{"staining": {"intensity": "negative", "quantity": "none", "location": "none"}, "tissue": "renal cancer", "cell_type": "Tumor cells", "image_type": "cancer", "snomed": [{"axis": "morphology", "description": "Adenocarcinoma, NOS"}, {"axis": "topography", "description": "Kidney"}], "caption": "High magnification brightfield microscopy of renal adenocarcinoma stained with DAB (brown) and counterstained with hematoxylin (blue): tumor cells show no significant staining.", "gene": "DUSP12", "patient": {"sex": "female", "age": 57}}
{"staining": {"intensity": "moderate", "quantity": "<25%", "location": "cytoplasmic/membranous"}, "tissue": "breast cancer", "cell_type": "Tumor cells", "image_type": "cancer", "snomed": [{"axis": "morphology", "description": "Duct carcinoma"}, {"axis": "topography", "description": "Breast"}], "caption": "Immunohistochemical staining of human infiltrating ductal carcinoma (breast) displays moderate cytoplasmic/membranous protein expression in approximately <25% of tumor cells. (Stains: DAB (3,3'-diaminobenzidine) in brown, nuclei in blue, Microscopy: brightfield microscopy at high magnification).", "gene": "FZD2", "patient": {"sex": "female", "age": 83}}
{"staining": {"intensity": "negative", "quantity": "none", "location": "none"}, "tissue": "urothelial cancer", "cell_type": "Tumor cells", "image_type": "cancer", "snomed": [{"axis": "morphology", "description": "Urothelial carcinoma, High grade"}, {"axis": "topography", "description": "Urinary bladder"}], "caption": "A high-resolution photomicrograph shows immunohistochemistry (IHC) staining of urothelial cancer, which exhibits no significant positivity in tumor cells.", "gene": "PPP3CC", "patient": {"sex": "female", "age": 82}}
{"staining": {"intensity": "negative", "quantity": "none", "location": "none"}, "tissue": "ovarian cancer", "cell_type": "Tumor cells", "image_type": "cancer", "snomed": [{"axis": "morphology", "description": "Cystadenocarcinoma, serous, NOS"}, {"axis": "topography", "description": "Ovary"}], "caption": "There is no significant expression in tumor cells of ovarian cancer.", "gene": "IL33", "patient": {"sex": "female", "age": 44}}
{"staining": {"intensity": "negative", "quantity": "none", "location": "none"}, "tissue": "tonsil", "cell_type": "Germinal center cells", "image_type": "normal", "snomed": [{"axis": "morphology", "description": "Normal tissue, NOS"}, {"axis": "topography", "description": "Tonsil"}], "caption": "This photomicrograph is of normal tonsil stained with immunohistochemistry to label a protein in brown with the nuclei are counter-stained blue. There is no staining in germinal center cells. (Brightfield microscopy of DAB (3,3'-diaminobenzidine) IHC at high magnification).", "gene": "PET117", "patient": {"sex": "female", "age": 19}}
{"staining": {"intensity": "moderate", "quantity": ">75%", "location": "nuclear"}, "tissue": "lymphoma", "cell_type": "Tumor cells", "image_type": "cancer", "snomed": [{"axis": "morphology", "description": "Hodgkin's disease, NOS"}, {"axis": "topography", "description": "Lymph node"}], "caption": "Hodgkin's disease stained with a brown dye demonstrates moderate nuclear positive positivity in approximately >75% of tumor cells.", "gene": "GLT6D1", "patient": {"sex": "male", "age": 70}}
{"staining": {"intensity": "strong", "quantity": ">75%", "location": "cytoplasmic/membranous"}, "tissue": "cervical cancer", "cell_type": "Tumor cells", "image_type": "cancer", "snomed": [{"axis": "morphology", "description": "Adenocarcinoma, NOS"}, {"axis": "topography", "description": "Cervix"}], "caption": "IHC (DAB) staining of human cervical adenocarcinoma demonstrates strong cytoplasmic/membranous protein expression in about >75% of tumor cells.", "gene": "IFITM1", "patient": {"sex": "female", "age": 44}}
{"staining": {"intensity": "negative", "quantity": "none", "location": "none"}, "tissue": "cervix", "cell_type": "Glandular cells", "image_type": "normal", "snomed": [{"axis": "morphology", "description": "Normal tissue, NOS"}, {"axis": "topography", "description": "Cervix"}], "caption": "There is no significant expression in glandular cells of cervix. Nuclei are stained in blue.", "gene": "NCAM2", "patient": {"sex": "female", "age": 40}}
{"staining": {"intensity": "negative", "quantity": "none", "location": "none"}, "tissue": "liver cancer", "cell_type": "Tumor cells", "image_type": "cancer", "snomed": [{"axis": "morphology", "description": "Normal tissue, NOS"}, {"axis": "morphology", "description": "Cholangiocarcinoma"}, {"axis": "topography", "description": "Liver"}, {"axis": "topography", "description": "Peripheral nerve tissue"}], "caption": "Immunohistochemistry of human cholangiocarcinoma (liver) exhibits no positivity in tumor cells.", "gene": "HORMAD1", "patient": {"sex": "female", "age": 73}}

- _WORK REQUIRED_
Copy out every line of the data above, exactly as given.

- _EXPECTED ANSWER_
{"staining": {"intensity": "negative", "quantity": "none", "location": "none"}, "tissue": "renal cancer", "cell_type": "Tumor cells", "image_type": "cancer", "snomed": [{"axis": "morphology", "description": "Adenocarcinoma, NOS"}, {"axis": "topography", "description": "Kidney"}], "caption": "High magnification brightfield microscopy of renal adenocarcinoma stained with DAB (brown) and counterstained with hematoxylin (blue): tumor cells show no significant staining.", "gene": "DUSP12", "patient": {"sex": "female", "age": 57}}
{"staining": {"intensity": "moderate", "quantity": "<25%", "location": "cytoplasmic/membranous"}, "tissue": "breast cancer", "cell_type": "Tumor cells", "image_type": "cancer", "snomed": [{"axis": "morphology", "description": "Duct carcinoma"}, {"axis": "topography", "description": "Breast"}], "caption": "Immunohistochemical staining of human infiltrating ductal carcinoma (breast) displays moderate cytoplasmic/membranous protein expression in approximately <25% of tumor cells. (Stains: DAB (3,3'-diaminobenzidine) in brown, nuclei in blue, Microscopy: brightfield microscopy at high magnification).", "gene": "FZD2", "patient": {"sex": "female", "age": 83}}
{"staining": {"intensity": "negative", "quantity": "none", "location": "none"}, "tissue": "urothelial cancer", "cell_type": "Tumor cells", "image_type": "cancer", "snomed": [{"axis": "morphology", "description": "Urothelial carcinoma, High grade"}, {"axis": "topography", "description": "Urinary bladder"}], "caption": "A high-resolution photomicrograph shows immunohistochemistry (IHC) staining of urothelial cancer, which exhibits no significant positivity in tumor cells.", "gene": "PPP3CC", "patient": {"sex": "female", "age": 82}}
{"staining": {"intensity": "negative", "quantity": "none", "location": "none"}, "tissue": "ovarian cancer", "cell_type": "Tumor cells", "image_type": "cancer", "snomed": [{"axis": "morphology", "description": "Cystadenocarcinoma, serous, NOS"}, {"axis": "topography", "description": "Ovary"}], "caption": "There is no significant expression in tumor cells of ovarian cancer.", "gene": "IL33", "patient": {"sex": "female", "age": 44}}
{"staining": {"intensity": "negative", "quantity": "none", "location": "none"}, "tissue": "tonsil", "cell_type": "Germinal center cells", "image_type": "normal", "snomed": [{"axis": "morphology", "description": "Normal tissue, NOS"}, {"axis": "topography", "description": "Tonsil"}], "caption": "This photomicrograph is of normal tonsil stained with immunohistochemistry to label a protein in brown with the nuclei are counter-stained blue. There is no staining in germinal center cells. (Brightfield microscopy of DAB (3,3'-diaminobenzidine) IHC at high magnification).", "gene": "PET117", "patient": {"sex": "female", "age": 19}}
{"staining": {"intensity": "moderate", "quantity": ">75%", "location": "nuclear"}, "tissue": "lymphoma", "cell_type": "Tumor cells", "image_type": "cancer", "snomed": [{"axis": "morphology", "description": "Hodgkin's disease, NOS"}, {"axis": "topography", "description": "Lymph node"}], "caption": "Hodgkin's disease stained with a brown dye demonstrates moderate nuclear positive positivity in approximately >75% of tumor cells.", "gene": "GLT6D1", "patient": {"sex": "male", "age": 70}}
{"staining": {"intensity": "strong", "quantity": ">75%", "location": "cytoplasmic/membranous"}, "tissue": "cervical cancer", "cell_type": "Tumor cells", "image_type": "cancer", "snomed": [{"axis": "morphology", "description": "Adenocarcinoma, NOS"}, {"axis": "topography", "description": "Cervix"}], "caption": "IHC (DAB) staining of human cervical adenocarcinoma demonstrates strong cytoplasmic/membranous protein expression in about >75% of tumor cells.", "gene": "IFITM1", "patient": {"sex": "female", "age": 44}}
{"staining": {"intensity": "negative", "quantity": "none", "location": "none"}, "tissue": "cervix", "cell_type": "Glandular cells", "image_type": "normal", "snomed": [{"axis": "morphology", "description": "Normal tissue, NOS"}, {"axis": "topography", "description": "Cervix"}], "caption": "There is no significant expression in glandular cells of cervix. Nuclei are stained in blue.", "gene": "NCAM2", "patient": {"sex": "female", "age": 40}}
{"staining": {"intensity": "negative", "quantity": "none", "location": "none"}, "tissue": "liver cancer", "cell_type": "Tumor cells", "image_type": "cancer", "snomed": [{"axis": "morphology", "description": "Normal tissue, NOS"}, {"axis": "morphology", "description": "Cholangiocarcinoma"}, {"axis": "topography", "description": "Liver"}, {"axis": "topography", "description": "Peripheral nerve tissue"}], "caption": "Immunohistochemistry of human cholangiocarcinoma (liver) exhibits no positivity in tumor cells.", "gene": "HORMAD1", "patient": {"sex": "female", "age": 73}}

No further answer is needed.